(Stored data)
# # # # #
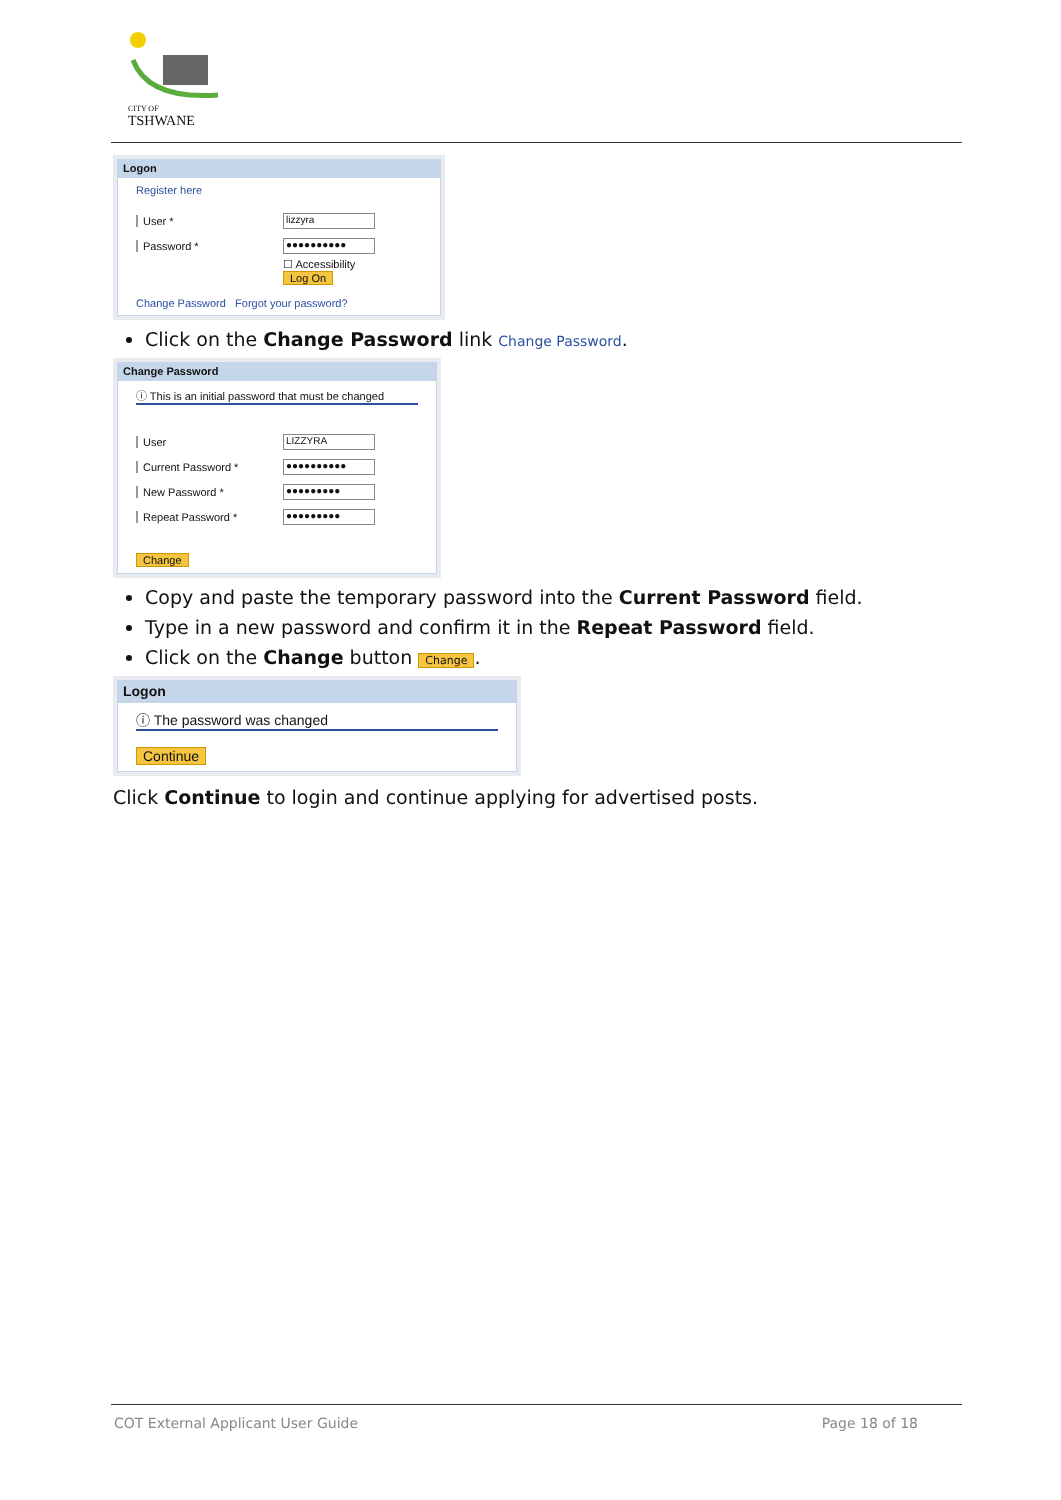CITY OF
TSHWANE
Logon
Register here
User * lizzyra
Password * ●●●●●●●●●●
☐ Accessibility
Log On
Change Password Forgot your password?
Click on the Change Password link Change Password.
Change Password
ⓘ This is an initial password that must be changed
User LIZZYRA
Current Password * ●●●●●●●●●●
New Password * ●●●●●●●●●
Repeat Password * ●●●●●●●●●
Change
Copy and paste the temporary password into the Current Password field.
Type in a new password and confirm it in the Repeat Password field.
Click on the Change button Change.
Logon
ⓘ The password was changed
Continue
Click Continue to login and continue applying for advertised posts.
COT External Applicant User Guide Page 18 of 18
# # # # #
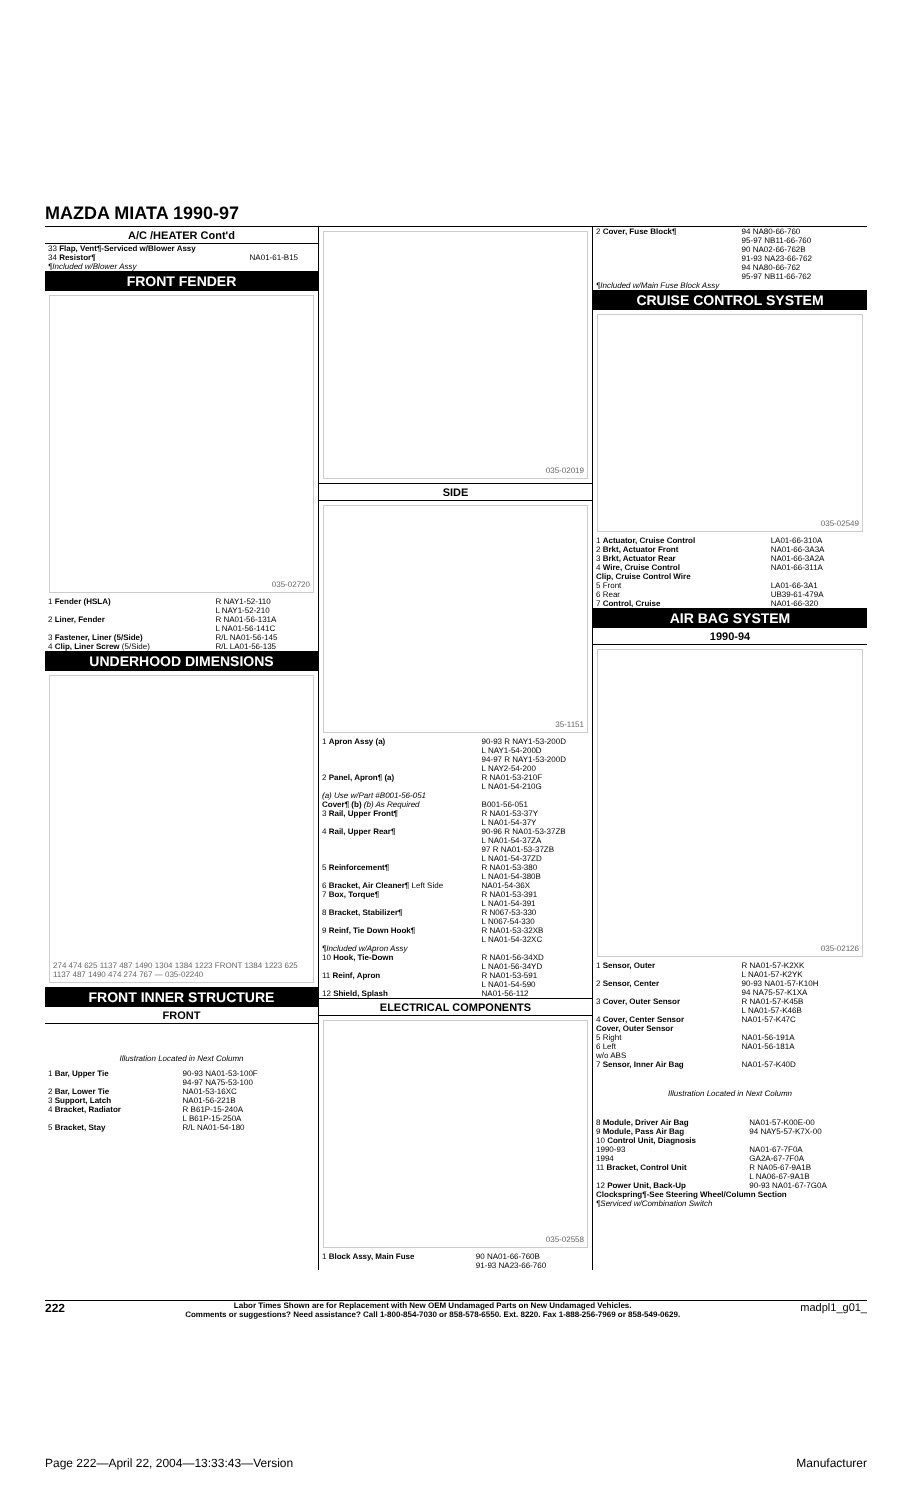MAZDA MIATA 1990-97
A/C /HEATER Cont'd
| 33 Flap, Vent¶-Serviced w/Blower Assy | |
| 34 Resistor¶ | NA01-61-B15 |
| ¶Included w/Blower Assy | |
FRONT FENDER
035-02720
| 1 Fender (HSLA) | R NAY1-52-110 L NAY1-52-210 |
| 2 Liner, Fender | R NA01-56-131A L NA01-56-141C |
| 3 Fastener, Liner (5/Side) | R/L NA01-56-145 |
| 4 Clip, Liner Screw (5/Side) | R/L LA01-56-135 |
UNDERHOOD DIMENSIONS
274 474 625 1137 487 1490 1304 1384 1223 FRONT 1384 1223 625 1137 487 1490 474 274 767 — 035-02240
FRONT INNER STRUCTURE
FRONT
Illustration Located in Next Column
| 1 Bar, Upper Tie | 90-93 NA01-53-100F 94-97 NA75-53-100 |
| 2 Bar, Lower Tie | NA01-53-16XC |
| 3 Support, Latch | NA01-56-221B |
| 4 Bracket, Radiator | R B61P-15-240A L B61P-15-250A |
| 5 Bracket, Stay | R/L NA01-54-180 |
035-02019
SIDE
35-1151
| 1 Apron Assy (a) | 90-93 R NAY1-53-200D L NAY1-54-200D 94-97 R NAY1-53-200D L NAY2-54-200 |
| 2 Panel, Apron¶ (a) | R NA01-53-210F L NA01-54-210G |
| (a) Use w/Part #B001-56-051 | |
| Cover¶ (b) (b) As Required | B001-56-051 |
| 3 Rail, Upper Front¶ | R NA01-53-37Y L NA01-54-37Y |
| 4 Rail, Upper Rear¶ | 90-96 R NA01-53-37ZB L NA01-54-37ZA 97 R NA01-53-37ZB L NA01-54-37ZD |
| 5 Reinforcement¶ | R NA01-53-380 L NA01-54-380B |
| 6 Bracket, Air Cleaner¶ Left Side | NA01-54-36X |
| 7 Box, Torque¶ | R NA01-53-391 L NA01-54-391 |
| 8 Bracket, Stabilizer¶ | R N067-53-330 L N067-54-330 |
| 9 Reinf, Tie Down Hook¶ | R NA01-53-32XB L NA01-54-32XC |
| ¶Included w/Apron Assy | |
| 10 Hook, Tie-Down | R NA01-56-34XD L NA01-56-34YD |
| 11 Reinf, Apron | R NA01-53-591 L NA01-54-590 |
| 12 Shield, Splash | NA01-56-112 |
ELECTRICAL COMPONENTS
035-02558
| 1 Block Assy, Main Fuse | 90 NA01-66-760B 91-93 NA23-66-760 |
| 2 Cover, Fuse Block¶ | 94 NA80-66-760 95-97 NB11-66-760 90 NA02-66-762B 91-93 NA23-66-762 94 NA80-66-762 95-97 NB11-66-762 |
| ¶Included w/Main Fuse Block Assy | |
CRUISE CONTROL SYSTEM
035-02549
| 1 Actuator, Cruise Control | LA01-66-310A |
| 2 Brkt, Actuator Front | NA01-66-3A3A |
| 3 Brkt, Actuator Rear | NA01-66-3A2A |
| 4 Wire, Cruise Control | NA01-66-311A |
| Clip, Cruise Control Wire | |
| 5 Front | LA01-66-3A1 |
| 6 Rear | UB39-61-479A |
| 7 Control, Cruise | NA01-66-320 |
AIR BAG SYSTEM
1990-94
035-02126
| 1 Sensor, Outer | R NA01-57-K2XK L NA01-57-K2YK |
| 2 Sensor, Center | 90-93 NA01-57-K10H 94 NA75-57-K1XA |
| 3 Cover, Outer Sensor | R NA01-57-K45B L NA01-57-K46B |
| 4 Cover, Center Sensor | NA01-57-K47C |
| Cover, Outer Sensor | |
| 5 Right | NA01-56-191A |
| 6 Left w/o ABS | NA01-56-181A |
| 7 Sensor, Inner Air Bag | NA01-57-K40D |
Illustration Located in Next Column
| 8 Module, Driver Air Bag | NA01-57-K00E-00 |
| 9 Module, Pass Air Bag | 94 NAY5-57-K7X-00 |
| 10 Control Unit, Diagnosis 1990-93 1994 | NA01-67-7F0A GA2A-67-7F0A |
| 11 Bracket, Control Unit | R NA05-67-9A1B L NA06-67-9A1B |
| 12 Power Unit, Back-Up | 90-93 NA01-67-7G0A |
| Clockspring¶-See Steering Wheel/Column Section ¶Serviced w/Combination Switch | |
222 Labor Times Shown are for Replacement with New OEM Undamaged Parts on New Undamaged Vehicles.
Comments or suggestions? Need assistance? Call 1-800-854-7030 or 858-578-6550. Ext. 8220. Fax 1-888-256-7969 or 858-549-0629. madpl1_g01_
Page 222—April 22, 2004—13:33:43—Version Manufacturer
# # # # #
Exercise objective: Lines to set down from above: the line with "94-97 NA75-53-100 |", the line with "Required | B001-56-051 |", and every line between, each exactly as written.

Response:
| 1 Bar, Upper Tie | 90-93 NA01-53-100F 94-97 NA75-53-100 |
| 2 Bar, Lower Tie | NA01-53-16XC |
| 3 Support, Latch | NA01-56-221B |
| 4 Bracket, Radiator | R B61P-15-240A L B61P-15-250A |
| 5 Bracket, Stay | R/L NA01-54-180 |
035-02019
SIDE
35-1151
| 1 Apron Assy (a) | 90-93 R NAY1-53-200D L NAY1-54-200D 94-97 R NAY1-53-200D L NAY2-54-200 |
| 2 Panel, Apron¶ (a) | R NA01-53-210F L NA01-54-210G |
| (a) Use w/Part #B001-56-051 | |
| Cover¶ (b) (b) As Required | B001-56-051 |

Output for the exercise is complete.